**Problem requirements**
Match on the string "lines" in the entries below and return every matching line.

═════ Records to use ═════

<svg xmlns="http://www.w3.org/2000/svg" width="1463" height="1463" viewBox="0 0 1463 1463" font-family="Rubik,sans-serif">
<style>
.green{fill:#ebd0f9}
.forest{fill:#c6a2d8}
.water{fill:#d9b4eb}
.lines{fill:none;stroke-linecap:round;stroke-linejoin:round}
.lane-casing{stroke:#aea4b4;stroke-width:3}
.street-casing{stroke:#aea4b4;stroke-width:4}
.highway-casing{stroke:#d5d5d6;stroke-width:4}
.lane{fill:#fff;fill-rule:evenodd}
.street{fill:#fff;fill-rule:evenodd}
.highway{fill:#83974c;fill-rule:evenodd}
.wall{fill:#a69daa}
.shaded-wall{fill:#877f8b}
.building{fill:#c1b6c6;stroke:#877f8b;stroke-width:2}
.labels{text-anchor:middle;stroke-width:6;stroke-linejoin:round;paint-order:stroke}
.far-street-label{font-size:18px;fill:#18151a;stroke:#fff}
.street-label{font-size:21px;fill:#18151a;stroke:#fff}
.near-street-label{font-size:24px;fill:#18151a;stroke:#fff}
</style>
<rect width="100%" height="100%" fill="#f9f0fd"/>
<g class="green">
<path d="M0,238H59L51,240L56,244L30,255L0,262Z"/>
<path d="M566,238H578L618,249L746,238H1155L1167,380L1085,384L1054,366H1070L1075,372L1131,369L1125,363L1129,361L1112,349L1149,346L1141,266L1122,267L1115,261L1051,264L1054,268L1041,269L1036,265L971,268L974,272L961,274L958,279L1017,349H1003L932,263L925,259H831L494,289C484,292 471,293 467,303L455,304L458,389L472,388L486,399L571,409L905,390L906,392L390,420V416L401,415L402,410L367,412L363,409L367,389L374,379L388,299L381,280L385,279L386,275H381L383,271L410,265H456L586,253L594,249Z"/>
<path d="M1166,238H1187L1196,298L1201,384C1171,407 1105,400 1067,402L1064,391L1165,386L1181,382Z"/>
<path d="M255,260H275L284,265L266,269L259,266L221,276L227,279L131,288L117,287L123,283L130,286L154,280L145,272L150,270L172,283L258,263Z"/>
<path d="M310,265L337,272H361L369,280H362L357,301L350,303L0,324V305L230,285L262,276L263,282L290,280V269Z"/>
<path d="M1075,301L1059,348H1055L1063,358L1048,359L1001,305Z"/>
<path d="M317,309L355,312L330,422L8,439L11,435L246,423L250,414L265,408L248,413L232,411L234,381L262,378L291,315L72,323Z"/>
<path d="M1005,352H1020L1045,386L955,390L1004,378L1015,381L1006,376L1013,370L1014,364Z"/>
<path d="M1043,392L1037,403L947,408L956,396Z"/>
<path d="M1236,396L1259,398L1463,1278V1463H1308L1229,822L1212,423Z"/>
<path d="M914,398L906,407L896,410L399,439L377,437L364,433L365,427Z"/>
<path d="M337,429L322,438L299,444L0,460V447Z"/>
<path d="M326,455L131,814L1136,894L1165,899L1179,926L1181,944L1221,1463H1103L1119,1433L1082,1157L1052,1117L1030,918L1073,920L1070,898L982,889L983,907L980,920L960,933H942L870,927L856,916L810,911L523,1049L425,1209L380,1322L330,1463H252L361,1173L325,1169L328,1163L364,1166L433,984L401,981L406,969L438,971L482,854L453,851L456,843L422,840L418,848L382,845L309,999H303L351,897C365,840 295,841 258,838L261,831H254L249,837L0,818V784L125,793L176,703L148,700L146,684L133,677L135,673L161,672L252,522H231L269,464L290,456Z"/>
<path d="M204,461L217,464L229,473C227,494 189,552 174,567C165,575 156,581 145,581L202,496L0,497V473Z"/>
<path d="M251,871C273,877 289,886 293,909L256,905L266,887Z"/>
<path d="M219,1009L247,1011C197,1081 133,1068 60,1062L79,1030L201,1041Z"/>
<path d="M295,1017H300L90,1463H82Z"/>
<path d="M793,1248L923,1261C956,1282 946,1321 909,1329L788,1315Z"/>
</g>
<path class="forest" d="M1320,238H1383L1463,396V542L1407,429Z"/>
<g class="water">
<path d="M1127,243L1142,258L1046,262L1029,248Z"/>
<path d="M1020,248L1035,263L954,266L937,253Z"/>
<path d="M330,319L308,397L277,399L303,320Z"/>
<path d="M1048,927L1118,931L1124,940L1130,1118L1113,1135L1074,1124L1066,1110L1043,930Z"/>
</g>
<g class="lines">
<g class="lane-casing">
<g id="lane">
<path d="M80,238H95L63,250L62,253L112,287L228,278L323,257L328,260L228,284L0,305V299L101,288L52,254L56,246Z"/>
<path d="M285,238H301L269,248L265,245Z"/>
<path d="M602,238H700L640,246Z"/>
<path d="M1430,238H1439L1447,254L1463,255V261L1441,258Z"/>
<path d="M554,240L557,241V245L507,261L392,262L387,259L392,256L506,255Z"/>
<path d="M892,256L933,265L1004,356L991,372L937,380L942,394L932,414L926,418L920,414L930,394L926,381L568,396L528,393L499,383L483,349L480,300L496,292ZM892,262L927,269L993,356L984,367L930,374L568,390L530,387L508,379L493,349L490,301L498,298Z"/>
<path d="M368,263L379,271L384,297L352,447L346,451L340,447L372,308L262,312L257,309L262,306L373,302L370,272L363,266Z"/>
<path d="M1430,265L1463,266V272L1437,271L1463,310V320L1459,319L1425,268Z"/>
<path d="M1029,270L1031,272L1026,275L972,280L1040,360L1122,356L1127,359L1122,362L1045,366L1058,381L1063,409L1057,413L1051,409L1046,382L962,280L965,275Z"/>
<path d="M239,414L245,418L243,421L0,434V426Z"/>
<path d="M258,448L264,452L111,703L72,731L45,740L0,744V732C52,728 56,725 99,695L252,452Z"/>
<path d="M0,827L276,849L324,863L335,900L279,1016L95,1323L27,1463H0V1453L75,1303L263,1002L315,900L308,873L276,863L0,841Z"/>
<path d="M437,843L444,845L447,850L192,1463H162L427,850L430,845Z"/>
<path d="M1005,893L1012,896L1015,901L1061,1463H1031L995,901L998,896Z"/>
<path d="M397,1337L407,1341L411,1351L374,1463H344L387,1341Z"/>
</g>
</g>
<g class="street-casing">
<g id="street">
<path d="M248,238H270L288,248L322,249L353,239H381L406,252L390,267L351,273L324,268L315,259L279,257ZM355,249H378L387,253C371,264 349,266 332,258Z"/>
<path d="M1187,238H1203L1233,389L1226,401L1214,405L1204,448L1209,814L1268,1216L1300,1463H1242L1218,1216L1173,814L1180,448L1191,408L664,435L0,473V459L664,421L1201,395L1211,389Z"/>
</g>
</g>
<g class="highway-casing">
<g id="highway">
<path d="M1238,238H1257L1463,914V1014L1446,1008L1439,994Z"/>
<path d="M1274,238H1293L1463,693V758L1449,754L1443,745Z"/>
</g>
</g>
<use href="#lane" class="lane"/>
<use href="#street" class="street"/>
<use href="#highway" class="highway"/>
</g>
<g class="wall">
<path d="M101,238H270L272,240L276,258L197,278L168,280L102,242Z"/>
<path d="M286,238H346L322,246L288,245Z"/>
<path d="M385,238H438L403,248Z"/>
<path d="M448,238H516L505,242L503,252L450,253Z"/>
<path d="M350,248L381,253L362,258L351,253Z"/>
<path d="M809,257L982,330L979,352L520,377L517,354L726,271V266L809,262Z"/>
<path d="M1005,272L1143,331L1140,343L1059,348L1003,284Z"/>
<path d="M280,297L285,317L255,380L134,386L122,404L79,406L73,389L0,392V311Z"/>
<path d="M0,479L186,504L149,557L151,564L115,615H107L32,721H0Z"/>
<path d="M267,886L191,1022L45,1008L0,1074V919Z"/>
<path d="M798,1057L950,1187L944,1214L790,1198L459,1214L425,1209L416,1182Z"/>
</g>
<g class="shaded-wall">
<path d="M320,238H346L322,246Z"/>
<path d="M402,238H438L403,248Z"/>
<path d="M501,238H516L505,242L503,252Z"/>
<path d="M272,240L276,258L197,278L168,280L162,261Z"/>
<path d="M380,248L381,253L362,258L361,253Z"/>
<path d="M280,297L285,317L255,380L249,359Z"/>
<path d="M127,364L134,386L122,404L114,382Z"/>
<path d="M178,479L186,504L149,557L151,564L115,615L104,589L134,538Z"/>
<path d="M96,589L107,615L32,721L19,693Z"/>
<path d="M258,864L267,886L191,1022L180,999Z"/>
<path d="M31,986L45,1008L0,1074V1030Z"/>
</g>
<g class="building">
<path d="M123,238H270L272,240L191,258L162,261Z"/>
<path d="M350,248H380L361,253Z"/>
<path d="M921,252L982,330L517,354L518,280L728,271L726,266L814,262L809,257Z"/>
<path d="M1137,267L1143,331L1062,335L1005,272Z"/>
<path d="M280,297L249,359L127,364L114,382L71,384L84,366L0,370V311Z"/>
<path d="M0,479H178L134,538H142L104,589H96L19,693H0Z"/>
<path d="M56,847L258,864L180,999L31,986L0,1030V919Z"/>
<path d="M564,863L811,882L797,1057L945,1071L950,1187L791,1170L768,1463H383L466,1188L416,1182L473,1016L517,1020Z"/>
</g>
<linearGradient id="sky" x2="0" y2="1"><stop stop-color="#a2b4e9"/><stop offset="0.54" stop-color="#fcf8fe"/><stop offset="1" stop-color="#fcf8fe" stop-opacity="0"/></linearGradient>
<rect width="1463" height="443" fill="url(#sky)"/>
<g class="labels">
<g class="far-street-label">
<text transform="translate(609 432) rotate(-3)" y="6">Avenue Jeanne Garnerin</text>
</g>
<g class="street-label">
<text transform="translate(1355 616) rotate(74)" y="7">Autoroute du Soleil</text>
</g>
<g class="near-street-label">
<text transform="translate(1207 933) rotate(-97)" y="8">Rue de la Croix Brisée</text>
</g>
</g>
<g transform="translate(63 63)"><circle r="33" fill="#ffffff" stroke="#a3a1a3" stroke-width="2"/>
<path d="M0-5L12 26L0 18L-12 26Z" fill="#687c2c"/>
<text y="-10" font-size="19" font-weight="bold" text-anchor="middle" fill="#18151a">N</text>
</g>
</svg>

═════

**Answer to the problem**
.lines{fill:none;stroke-linecap:round;stroke-linejoin:round}
<g class="lines">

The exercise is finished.